▸ **Description of the task**
Rewrite the material from its start through the line that contains "читать дальше →", both ends included, replacing "Login" with "Sign in" and leaving everything else unchanged.

Content starts

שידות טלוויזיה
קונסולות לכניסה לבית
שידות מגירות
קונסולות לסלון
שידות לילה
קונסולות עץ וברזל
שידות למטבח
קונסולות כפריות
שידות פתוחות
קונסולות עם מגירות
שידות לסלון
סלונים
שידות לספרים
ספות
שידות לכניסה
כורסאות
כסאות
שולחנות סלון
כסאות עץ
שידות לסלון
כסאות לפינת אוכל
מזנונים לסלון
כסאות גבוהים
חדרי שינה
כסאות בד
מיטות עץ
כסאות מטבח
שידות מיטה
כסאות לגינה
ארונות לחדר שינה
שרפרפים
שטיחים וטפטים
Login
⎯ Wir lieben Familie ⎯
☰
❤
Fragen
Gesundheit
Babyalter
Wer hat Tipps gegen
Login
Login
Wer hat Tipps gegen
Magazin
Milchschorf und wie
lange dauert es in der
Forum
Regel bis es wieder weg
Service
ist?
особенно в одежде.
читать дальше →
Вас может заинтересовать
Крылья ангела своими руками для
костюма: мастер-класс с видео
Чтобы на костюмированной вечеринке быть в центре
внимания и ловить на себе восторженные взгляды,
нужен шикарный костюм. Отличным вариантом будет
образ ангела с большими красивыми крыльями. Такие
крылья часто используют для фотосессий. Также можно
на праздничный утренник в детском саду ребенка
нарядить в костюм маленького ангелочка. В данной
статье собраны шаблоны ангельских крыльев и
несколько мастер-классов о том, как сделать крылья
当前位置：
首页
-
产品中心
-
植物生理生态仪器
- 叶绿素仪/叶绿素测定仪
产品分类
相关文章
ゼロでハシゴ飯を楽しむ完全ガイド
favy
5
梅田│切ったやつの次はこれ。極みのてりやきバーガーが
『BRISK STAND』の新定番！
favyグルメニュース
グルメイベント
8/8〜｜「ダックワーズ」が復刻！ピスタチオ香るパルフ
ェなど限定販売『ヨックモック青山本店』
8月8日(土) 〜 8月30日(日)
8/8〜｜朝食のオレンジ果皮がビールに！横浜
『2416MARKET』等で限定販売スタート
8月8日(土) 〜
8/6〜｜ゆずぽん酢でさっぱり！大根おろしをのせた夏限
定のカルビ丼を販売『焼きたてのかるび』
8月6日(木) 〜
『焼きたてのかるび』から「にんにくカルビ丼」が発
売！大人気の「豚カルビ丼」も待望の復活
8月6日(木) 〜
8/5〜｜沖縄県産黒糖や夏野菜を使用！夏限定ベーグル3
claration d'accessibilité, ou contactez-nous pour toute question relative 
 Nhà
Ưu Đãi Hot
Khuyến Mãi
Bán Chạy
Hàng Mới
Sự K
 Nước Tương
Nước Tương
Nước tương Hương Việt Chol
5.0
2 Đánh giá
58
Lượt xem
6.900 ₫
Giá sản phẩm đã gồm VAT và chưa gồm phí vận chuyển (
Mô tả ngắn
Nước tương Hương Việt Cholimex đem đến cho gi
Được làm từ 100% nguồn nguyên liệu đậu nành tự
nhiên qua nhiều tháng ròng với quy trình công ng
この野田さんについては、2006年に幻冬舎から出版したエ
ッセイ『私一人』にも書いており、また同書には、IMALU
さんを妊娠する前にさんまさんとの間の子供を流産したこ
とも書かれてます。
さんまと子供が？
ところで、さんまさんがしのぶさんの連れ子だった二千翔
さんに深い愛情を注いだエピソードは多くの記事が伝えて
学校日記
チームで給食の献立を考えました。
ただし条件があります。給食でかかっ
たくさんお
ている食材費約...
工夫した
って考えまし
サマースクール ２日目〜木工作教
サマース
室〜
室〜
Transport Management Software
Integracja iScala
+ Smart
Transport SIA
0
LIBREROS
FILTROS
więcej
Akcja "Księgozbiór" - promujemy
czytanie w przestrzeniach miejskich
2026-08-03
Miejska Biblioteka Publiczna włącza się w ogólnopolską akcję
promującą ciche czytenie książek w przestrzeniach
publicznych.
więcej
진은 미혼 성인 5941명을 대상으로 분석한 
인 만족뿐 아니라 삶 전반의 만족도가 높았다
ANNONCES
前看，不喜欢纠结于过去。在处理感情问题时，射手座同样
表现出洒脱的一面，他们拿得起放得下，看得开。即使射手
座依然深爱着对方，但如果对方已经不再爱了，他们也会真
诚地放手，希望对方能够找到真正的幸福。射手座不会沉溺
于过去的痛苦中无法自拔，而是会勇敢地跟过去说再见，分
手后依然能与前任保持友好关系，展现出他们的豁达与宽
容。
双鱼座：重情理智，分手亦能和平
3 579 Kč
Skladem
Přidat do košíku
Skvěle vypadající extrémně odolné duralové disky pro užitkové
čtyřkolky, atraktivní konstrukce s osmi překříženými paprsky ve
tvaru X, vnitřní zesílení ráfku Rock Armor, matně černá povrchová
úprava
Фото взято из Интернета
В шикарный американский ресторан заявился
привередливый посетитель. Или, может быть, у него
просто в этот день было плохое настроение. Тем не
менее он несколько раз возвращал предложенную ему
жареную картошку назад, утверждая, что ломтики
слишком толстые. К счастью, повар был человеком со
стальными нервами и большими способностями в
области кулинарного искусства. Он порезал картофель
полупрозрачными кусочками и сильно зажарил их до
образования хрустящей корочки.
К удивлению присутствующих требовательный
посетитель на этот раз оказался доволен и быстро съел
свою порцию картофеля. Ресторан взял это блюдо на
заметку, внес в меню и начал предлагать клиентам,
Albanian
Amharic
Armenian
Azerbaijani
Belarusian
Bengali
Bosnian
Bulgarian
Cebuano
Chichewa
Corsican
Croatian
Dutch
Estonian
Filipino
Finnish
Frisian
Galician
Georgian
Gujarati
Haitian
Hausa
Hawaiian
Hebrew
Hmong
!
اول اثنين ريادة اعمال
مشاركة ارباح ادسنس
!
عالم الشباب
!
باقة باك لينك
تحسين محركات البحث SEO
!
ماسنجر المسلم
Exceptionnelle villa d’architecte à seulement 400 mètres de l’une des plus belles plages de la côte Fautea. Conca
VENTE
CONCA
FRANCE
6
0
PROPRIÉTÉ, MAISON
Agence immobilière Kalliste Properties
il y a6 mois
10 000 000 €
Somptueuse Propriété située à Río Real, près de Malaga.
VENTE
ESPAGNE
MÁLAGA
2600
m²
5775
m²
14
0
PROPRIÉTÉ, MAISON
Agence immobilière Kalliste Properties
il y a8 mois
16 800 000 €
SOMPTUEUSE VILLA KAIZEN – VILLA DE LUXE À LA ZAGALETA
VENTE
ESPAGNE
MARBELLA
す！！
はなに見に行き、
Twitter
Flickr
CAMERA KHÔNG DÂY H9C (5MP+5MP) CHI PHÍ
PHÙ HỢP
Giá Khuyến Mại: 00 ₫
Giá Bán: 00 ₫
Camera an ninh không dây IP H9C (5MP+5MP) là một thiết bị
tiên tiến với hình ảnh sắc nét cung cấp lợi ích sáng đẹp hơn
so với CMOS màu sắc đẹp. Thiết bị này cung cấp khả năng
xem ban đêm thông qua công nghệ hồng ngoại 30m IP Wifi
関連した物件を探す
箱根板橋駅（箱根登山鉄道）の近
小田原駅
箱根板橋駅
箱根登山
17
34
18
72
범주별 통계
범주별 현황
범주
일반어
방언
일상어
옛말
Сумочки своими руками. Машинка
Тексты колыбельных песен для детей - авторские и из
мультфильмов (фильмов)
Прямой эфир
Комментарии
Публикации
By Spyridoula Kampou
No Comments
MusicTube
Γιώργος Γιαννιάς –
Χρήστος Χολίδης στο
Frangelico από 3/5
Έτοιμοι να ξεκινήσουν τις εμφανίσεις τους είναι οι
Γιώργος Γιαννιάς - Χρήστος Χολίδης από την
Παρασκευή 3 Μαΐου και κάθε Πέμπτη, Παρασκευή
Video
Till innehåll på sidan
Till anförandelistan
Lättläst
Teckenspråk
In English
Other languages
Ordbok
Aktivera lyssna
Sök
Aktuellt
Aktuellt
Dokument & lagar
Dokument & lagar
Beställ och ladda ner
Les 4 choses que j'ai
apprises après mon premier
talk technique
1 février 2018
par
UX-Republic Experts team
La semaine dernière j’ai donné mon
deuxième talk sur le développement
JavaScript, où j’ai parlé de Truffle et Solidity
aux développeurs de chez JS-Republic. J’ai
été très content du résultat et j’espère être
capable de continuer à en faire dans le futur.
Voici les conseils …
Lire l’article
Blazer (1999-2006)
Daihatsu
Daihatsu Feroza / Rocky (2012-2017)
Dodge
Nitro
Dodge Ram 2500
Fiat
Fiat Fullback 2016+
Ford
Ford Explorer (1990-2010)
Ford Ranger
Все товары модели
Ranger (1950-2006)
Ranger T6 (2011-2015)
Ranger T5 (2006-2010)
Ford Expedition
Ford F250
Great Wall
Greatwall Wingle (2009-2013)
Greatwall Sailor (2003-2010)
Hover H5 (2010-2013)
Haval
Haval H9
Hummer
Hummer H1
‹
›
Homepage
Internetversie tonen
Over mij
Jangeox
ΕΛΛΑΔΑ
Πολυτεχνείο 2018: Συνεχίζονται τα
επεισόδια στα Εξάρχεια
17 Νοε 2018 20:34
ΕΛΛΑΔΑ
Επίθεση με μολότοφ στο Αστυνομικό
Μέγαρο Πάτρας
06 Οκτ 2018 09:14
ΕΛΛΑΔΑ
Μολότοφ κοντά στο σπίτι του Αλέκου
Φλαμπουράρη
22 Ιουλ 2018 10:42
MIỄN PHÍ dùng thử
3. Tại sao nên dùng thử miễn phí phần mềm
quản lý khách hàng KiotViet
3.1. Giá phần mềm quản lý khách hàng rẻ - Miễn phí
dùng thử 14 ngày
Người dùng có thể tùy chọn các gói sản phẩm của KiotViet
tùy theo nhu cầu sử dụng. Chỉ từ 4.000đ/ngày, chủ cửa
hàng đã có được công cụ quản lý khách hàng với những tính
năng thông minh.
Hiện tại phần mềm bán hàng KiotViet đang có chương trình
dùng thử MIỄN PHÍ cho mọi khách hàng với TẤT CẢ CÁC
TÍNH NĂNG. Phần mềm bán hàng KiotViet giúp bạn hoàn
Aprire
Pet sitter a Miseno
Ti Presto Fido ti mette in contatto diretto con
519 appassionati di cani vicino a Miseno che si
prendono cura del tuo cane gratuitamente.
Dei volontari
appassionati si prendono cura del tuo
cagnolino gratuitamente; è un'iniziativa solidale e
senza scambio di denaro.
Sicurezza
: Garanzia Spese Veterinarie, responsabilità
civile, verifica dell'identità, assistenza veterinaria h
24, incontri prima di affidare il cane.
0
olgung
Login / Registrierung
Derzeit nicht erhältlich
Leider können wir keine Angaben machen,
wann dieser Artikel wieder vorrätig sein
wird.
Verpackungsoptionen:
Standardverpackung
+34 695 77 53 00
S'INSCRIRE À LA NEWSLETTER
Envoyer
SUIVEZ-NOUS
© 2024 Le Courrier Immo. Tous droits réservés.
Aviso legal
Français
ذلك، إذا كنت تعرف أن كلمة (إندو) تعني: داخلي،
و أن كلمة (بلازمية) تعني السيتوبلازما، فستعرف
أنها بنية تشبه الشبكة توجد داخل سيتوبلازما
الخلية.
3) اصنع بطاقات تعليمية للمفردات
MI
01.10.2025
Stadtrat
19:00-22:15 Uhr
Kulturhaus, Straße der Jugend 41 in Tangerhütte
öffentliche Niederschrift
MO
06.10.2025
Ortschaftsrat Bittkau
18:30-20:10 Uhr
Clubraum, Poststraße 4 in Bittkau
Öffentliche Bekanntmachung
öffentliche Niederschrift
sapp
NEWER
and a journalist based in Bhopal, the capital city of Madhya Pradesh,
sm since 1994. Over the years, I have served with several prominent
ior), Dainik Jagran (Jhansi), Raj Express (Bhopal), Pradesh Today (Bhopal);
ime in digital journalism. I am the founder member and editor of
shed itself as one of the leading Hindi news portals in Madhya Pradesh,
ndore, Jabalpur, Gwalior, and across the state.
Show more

Content ends

▸ **Answer space**
שידות טלוויזיה
קונסולות לכניסה לבית
שידות מגירות
קונסולות לסלון
שידות לילה
קונסולות עץ וברזל
שידות למטבח
קונסולות כפריות
שידות פתוחות
קונסולות עם מגירות
שידות לסלון
סלונים
שידות לספרים
ספות
שידות לכניסה
כורסאות
כסאות
שולחנות סלון
כסאות עץ
שידות לסלון
כסאות לפינת אוכל
מזנונים לסלון
כסאות גבוהים
חדרי שינה
כסאות בד
מיטות עץ
כסאות מטבח
שידות מיטה
כסאות לגינה
ארונות לחדר שינה
שרפרפים
שטיחים וטפטים
Sign in
⎯ Wir lieben Familie ⎯
☰
❤
Fragen
Gesundheit
Babyalter
Wer hat Tipps gegen
Sign in
Sign in
Wer hat Tipps gegen
Magazin
Milchschorf und wie
lange dauert es in der
Forum
Regel bis es wieder weg
Service
ist?
особенно в одежде.
читать дальше →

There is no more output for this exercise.